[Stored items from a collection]
□ □ □ □
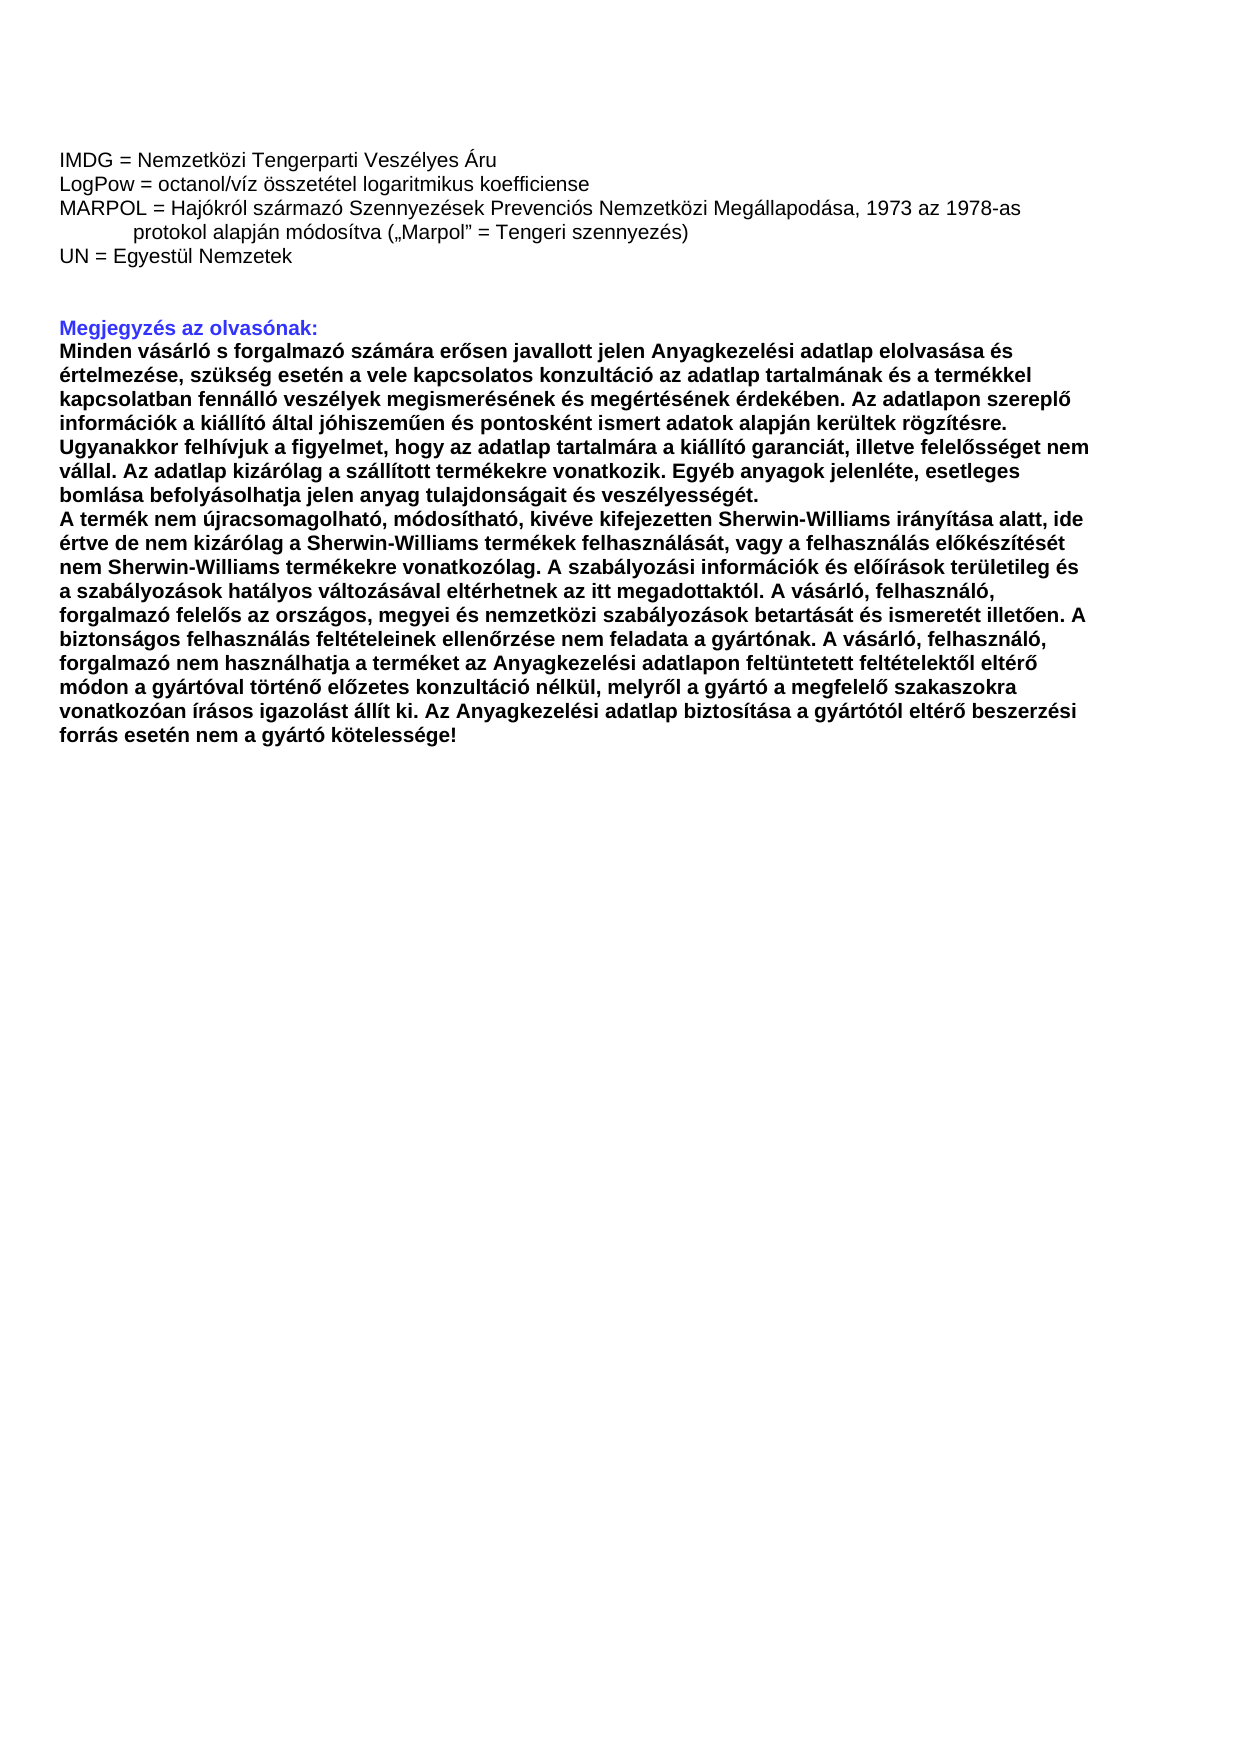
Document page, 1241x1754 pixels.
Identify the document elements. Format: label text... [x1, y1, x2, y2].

text MARPOL = Hajókról származó Szennyezések Prevenciós Nemzetközi Megállapodása, 1973 az 1978-as protokol alapján módosítva („Marpol” = Tengeri szennyezés) [59, 196, 1093, 243]
text Minden vásárló s forgalmazó számára erősen javallott jelen Anyagkezelési adatlap elolvasása és értelmezése, szükség esetén a vele kapcsolatos konzultáció az adatlap tartalmának és a termékkel kapcsolatban fennálló veszélyek megismerésének és megértésének érdekében. Az adatlapon szereplő információk a kiállító által jóhiszeműen és pontosként ismert adatok alapján kerültek rögzítésre. Ugyanakkor felhívjuk a figyelmet, hogy az adatlap tartalmára a kiállító garanciát, illetve felelősséget nem vállal. Az adatlap kizárólag a szállított termékekre vonatkozik. Egyéb anyagok jelenléte, esetleges bomlása befolyásolhatja jelen anyag tulajdonságait és veszélyességét. [59, 339, 1093, 507]
text A termék nem újracsomagolható, módosítható, kivéve kifejezetten Sherwin-Williams irányítása alatt, ide értve de nem kizárólag a Sherwin-Williams termékek felhasználását, vagy a felhasználás előkészítését nem Sherwin-Williams termékekre vonatkozólag. A szabályozási információk és előírások területileg és a szabályozások hatályos változásával eltérhetnek az itt megadottaktól. A vásárló, felhasználó, forgalmazó felelős az országos, megyei és nemzetközi szabályozások betartását és ismeretét illetően. A biztonságos felhasználás feltételeinek ellenőrzése nem feladata a gyártónak. A vásárló, felhasználó, forgalmazó nem használhatja a terméket az Anyagkezelési adatlapon feltüntetett feltételektől eltérő módon a gyártóval történő előzetes konzultáció nélkül, melyről a gyártó a megfelelő szakaszokra vonatkozóan írásos igazolást állít ki. Az Anyagkezelési adatlap biztosítása a gyártótól eltérő beszerzési forrás esetén nem a gyártó kötelessége! [59, 507, 1093, 747]
text LogPow = octanol/víz összetétel logaritmikus koefficiense [59, 172, 1093, 196]
text Megjegyzés az olvasónak: [59, 315, 1093, 339]
text IMDG = Nemzetközi Tengerparti Veszélyes Áru [59, 148, 1093, 172]
text UN = Egyestül Nemzetek [59, 243, 1093, 267]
□ □ □ □
◆ Problem to work on
Retype the data above exactly. Leave the pictures out.

◆ Solved problem
Document page, 1241x1754 pixels.
Identify the document elements. Format: label text... [x1, y1, x2, y2].

text MARPOL = Hajókról származó Szennyezések Prevenciós Nemzetközi Megállapodása, 1973 az 1978-as protokol alapján módosítva („Marpol” = Tengeri szennyezés) [59, 196, 1093, 243]
text Minden vásárló s forgalmazó számára erősen javallott jelen Anyagkezelési adatlap elolvasása és értelmezése, szükség esetén a vele kapcsolatos konzultáció az adatlap tartalmának és a termékkel kapcsolatban fennálló veszélyek megismerésének és megértésének érdekében. Az adatlapon szereplő információk a kiállító által jóhiszeműen és pontosként ismert adatok alapján kerültek rögzítésre. Ugyanakkor felhívjuk a figyelmet, hogy az adatlap tartalmára a kiállító garanciát, illetve felelősséget nem vállal. Az adatlap kizárólag a szállított termékekre vonatkozik. Egyéb anyagok jelenléte, esetleges bomlása befolyásolhatja jelen anyag tulajdonságait és veszélyességét. [59, 339, 1093, 507]
text A termék nem újracsomagolható, módosítható, kivéve kifejezetten Sherwin-Williams irányítása alatt, ide értve de nem kizárólag a Sherwin-Williams termékek felhasználását, vagy a felhasználás előkészítését nem Sherwin-Williams termékekre vonatkozólag. A szabályozási információk és előírások területileg és a szabályozások hatályos változásával eltérhetnek az itt megadottaktól. A vásárló, felhasználó, forgalmazó felelős az országos, megyei és nemzetközi szabályozások betartását és ismeretét illetően. A biztonságos felhasználás feltételeinek ellenőrzése nem feladata a gyártónak. A vásárló, felhasználó, forgalmazó nem használhatja a terméket az Anyagkezelési adatlapon feltüntetett feltételektől eltérő módon a gyártóval történő előzetes konzultáció nélkül, melyről a gyártó a megfelelő szakaszokra vonatkozóan írásos igazolást állít ki. Az Anyagkezelési adatlap biztosítása a gyártótól eltérő beszerzési forrás esetén nem a gyártó kötelessége! [59, 507, 1093, 747]
text LogPow = octanol/víz összetétel logaritmikus koefficiense [59, 172, 1093, 196]
text Megjegyzés az olvasónak: [59, 315, 1093, 339]
text IMDG = Nemzetközi Tengerparti Veszélyes Áru [59, 148, 1093, 172]
text UN = Egyestül Nemzetek [59, 243, 1093, 267]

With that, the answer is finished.